Theater review: The Third Wave
The compelling story of a dynamic California high school teacher who, as the playbill put it, not only taught history, but made history.
The Third Wave Photo: Courtesy JEST
Playing to a full house, the Jerusalem English Speaking Theater’s production of The Third Wave, directed by JEST veteran Leah Stoller, told the compelling story of a dynamic California high school teacher who, as the playbill put it, not only taught history, but made history.
Set in 1967, The Third Wave is the true story of Ron Jones and the class experiment he devised to teach his 10th-grade students about Nazi Germany and the insidious lure of fascism, after being asked by a student how an entire nation could have participated in and then denied the Holocaust. Written by Jones and Joseph Robinette, the play provides riveting insight into how easily a group of people can be captivated and controlled.
In the role of Jones, Hanan Fischman portrayed the young teacher in a kind and convincing manner.
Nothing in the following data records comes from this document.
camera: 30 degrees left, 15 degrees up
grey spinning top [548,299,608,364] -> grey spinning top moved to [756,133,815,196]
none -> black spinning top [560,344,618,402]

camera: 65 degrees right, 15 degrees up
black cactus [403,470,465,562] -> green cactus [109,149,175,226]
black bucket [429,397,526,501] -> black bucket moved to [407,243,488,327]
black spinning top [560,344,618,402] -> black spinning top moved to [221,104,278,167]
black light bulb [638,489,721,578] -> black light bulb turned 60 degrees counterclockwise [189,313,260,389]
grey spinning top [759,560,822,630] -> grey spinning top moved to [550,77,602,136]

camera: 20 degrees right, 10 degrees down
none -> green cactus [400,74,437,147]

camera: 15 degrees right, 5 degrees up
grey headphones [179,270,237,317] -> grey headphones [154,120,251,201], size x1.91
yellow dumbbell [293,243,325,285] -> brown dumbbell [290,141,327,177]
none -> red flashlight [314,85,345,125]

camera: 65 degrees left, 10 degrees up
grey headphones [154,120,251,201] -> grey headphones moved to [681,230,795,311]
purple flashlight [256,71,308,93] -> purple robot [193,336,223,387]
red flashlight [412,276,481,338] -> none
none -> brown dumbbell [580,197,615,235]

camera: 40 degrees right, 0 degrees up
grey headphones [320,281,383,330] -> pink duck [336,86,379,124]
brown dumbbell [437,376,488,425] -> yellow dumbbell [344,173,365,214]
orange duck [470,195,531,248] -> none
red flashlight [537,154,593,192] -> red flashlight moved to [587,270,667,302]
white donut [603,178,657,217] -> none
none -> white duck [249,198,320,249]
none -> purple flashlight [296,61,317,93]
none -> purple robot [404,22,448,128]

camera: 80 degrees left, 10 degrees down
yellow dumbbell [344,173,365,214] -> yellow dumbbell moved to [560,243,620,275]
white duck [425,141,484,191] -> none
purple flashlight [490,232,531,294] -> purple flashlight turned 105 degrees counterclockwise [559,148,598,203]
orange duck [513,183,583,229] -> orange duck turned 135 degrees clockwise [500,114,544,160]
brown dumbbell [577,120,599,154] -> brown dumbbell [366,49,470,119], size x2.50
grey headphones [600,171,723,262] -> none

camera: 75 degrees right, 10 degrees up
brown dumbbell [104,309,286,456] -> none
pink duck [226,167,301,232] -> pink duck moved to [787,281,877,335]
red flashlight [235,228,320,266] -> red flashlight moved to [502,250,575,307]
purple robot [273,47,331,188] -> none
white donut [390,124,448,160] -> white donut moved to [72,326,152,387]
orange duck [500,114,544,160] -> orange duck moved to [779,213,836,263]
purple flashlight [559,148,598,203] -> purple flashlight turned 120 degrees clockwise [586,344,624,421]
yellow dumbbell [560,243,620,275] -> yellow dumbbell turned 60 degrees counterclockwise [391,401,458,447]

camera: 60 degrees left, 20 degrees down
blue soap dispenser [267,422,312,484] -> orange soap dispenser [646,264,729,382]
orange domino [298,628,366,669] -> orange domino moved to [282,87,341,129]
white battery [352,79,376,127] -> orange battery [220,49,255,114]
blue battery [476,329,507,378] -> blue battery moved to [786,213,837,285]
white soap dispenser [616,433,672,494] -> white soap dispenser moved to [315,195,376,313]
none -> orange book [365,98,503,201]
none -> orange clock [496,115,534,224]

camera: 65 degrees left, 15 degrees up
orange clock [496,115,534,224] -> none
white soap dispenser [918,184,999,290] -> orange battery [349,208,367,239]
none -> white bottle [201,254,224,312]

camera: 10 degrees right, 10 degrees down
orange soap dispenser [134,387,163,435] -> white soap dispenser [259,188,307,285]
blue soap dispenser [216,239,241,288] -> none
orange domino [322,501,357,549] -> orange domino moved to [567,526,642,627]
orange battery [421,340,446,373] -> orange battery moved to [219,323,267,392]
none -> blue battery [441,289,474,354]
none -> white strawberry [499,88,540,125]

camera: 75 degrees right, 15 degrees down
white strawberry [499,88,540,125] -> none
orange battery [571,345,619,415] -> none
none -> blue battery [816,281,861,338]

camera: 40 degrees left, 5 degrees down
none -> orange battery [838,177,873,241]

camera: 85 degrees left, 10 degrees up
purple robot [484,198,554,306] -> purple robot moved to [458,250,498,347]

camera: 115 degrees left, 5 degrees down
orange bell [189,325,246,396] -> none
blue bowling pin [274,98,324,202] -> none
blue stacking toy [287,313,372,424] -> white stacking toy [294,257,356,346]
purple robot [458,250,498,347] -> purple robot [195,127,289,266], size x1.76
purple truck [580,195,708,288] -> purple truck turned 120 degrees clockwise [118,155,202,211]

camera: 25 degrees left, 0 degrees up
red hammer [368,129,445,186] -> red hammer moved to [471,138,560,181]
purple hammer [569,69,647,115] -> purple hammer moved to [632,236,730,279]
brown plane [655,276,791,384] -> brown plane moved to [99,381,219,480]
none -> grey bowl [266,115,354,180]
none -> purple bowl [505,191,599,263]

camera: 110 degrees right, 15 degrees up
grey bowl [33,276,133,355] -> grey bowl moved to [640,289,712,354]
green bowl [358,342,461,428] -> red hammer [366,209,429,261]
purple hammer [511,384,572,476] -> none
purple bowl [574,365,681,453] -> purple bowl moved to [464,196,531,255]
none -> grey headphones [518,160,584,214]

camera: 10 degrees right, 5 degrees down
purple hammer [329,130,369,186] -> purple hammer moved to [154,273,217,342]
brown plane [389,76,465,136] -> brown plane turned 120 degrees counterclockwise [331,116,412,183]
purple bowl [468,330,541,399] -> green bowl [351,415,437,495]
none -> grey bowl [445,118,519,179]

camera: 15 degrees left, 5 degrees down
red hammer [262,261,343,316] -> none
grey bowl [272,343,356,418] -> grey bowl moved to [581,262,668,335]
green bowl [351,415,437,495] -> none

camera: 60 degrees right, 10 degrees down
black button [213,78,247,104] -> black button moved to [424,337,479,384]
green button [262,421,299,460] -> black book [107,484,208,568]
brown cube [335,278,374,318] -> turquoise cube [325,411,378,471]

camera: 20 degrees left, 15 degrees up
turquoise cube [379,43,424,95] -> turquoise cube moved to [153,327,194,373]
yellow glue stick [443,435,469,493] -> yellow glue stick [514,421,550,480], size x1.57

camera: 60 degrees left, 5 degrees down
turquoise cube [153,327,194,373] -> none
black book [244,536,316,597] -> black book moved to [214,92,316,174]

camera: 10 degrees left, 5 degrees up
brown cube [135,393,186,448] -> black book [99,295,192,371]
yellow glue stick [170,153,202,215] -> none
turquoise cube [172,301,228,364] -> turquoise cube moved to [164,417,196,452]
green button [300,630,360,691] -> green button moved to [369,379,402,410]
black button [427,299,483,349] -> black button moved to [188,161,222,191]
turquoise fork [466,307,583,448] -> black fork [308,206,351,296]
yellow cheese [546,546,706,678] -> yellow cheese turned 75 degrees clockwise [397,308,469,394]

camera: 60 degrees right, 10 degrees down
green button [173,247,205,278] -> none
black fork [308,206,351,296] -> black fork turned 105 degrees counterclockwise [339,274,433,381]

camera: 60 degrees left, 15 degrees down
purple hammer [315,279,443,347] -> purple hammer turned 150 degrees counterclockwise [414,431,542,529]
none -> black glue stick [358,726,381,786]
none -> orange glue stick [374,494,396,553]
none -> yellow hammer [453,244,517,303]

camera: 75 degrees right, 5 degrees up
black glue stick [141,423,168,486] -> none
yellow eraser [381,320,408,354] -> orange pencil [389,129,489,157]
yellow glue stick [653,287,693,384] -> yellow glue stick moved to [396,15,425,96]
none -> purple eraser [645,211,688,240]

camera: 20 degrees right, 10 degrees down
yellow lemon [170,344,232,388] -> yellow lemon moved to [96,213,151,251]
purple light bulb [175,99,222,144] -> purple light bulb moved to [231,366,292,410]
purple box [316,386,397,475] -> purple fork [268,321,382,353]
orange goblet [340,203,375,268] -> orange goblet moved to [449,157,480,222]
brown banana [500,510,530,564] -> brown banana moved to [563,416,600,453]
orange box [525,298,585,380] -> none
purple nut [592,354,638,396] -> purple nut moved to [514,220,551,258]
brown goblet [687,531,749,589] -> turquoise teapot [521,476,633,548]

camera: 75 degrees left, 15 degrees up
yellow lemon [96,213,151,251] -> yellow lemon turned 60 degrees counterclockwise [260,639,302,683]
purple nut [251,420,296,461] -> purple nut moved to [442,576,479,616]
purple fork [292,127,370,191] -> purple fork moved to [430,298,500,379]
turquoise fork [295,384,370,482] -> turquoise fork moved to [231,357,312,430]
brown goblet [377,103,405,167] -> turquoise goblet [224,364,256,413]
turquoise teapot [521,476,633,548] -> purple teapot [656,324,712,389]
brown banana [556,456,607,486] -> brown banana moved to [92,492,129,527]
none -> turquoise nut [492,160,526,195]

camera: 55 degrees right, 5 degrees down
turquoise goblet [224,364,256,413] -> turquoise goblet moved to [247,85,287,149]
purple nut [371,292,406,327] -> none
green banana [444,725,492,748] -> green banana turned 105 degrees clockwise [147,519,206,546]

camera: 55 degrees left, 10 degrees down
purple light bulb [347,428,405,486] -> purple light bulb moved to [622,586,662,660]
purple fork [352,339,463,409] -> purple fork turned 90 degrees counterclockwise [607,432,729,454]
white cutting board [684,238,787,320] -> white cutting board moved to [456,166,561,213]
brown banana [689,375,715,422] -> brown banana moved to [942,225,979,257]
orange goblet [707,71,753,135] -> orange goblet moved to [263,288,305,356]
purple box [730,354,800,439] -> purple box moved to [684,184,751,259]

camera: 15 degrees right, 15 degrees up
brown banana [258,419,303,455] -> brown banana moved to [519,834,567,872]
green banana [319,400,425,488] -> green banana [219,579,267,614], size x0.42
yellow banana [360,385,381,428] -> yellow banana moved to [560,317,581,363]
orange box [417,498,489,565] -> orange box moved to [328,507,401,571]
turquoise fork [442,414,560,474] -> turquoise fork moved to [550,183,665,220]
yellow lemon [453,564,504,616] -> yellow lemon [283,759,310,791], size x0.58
Although his heavy Israeli accent was, in all honesty, off-putting at first, he played the part so well that the foreign inflection became secondary to his strong stage presence and authentic air of compassion and command. In fact, one could easily see him as an officer in the IDF.
The versatile and ever-entertaining Marvin Meital played several roles, the key one being the older Jones – serving as narrator and commentator on the proceedings.
The students played their parts well, being transformed before our eyes from a rowdy group of classmates to an ominously strident unit of highly disciplined disciples who believed they were part of a radical new movement.
The chilling final scene, a projection of actual footage of Adolf Hitler delivering a rabble-rousing speech to thousands of his fanatical followers, brought the message home loud and clear.
As an added bonus to the play itself, one of the students from that 1967 class had come to Israel from the US to participate in a Q&A session for the run’s last three performances.
Mark Hancock, open and forthright, was glad to answer questions about his involvement in the life-changing experiment. He said that at first he had been drawn into the exercise by the promise of good grades and by the cohesiveness of the group.
But, Hancock admitted, by the fifth (and, unbeknownst to him, final) day, when the group was called in for an important assembly, he was so fearful of the increasing power of The Third Wave that he ran out the back door of the school auditorium.
The play is on the curriculum of various high schools in Israel, and Stoller says that 14 schools have sent their students to attend the productions. JEST also performed the play at a large high school in Beit Shemesh.